Targeted Link Building in 2016 – Whiteboard Friday
SEO has much of its roots in the practice of targeted link building. And while it’s no longer the only core component involved, it’s still a hugely valuable factor when it comes to rank boosting. In this week’s Whiteboard Friday, Rand goes over why targeted link building is still relevant today and how to develop a process you can strategically follow to success.
Howdy, Moz fans, and welcome to another edition of Whiteboard Friday. This week we’re going to chat about four questions that kind of all go together around targeted link building.
Targeted link building is the practice of reaching out and trying to individually bring links to specific URLs or specific domains — usually individual pages, though — and trying to use those links to boost the rankings of those pages in search engine results. And look, for a long time, this was the core of SEO. This was how SEO was done. It was almost the start and the end.

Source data
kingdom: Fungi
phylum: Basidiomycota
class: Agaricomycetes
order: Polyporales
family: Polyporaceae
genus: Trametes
* * *
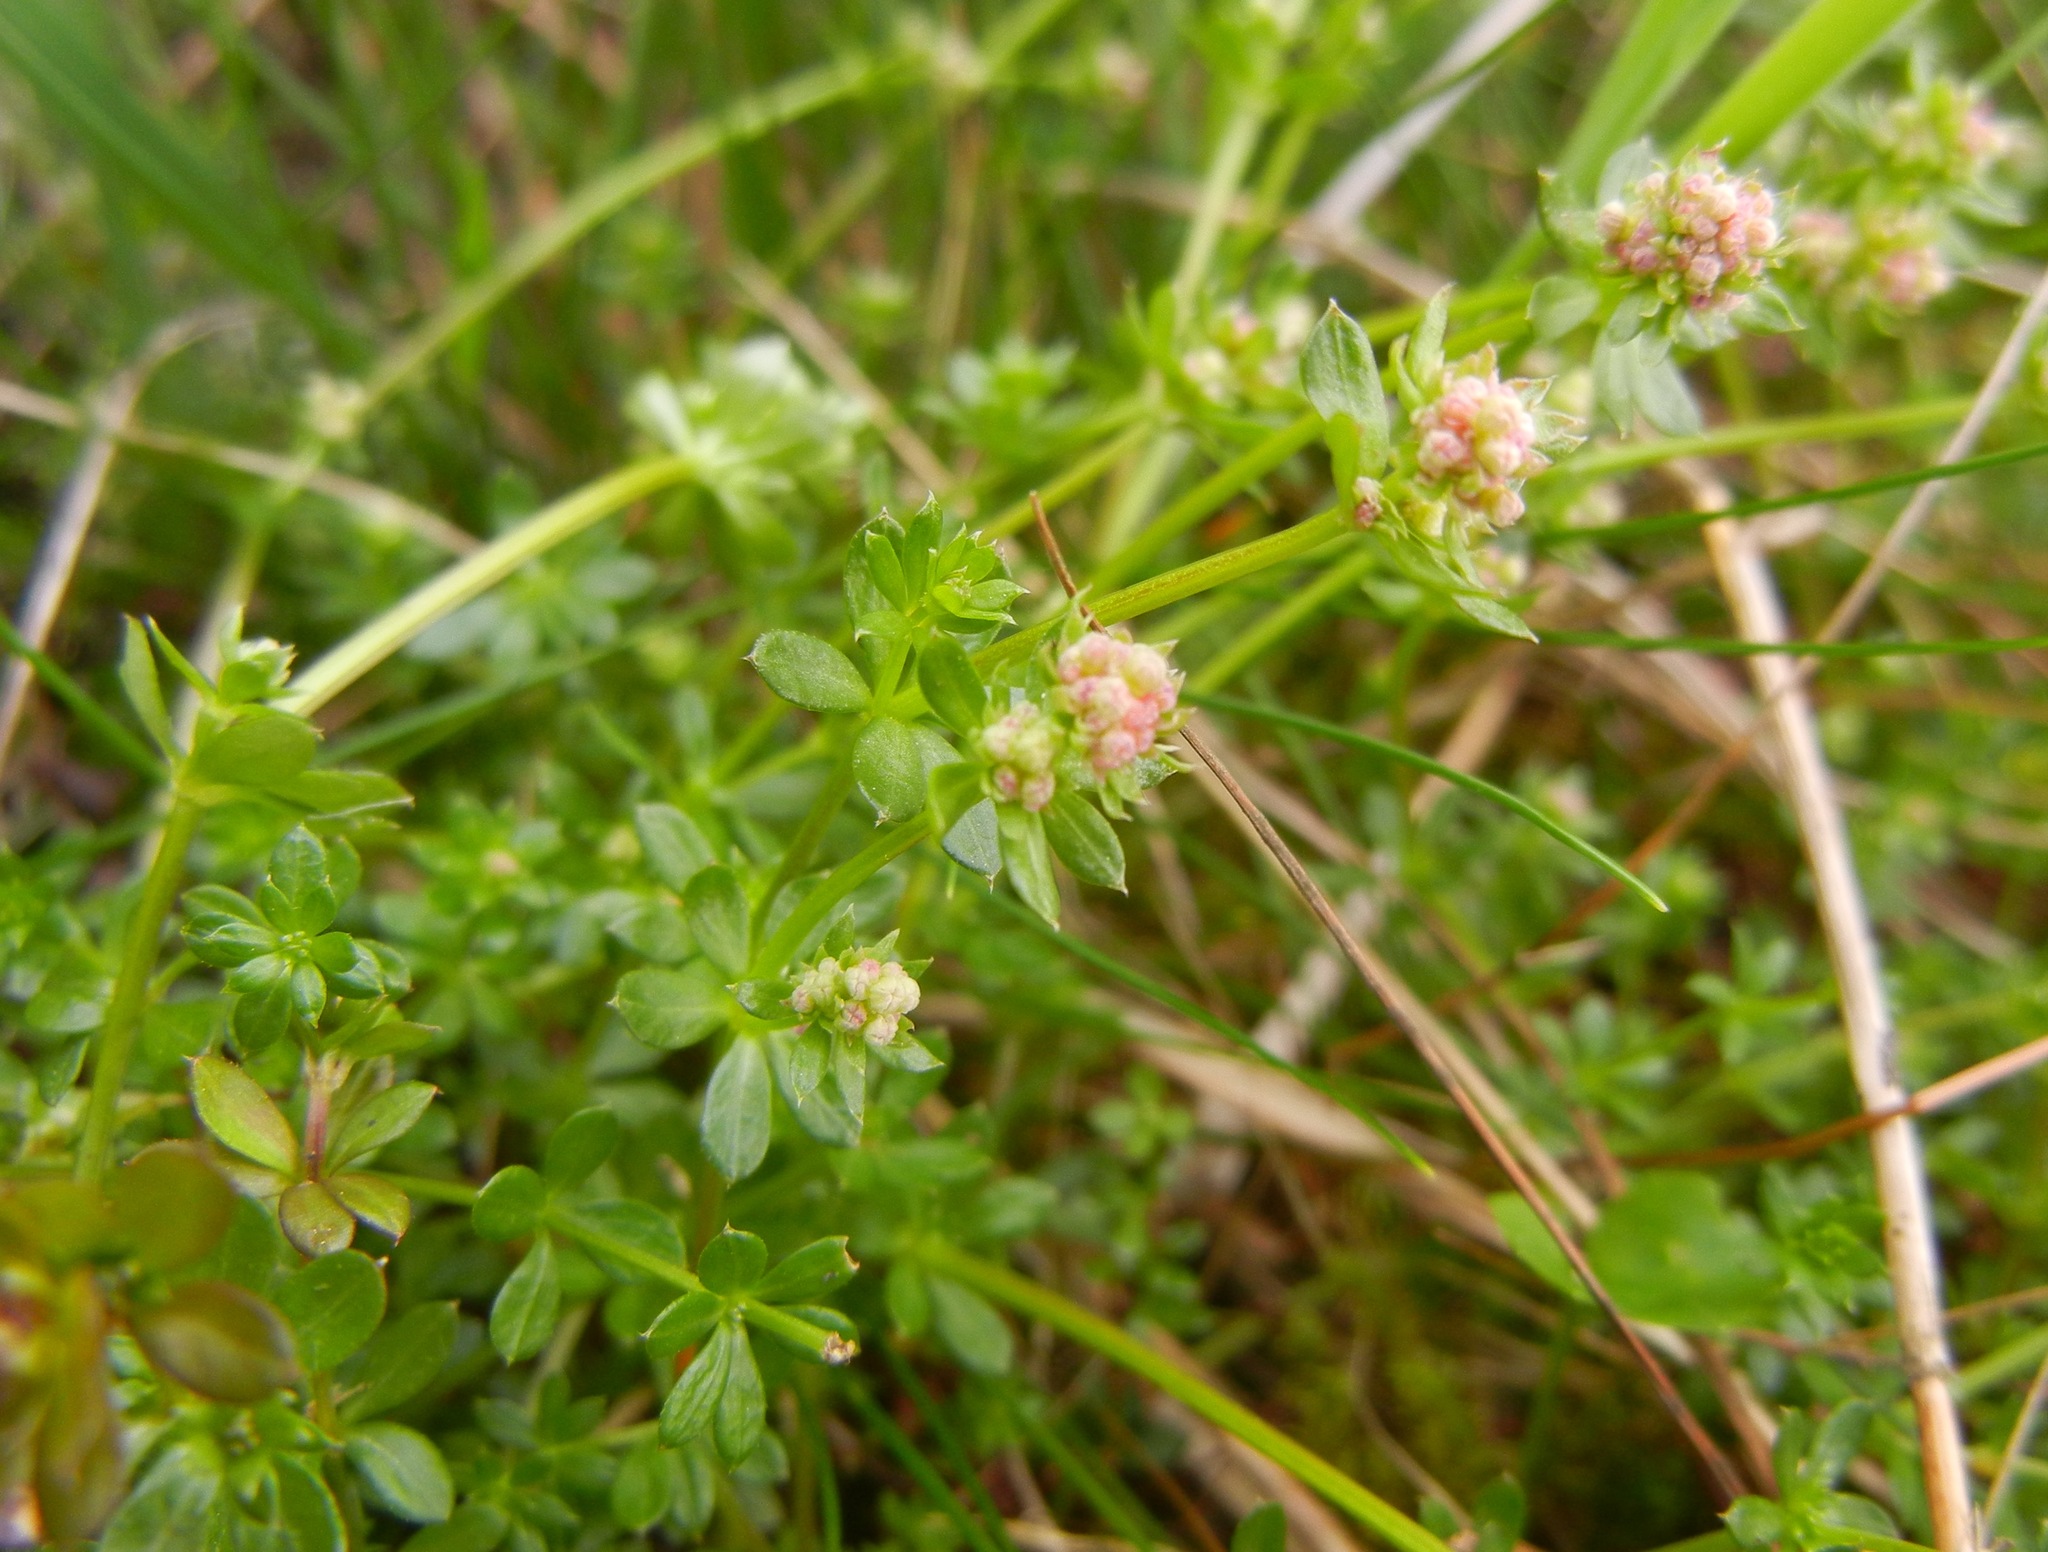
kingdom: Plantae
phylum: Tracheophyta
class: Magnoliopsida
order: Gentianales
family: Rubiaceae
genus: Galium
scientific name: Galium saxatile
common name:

> _DIRECTIONS FOR THIS TASK_:
Please answer these questions about the link building text above.
(a) Who goes over why targeted link building is still relevant today?
(b) How many questions does this edition say it will chat about?
(c) What do targeted links usually go to, according to the definition given?

> _SOLVED PROBLEM_:
(a) Rand.
(b) Four.
(c) Individual pages.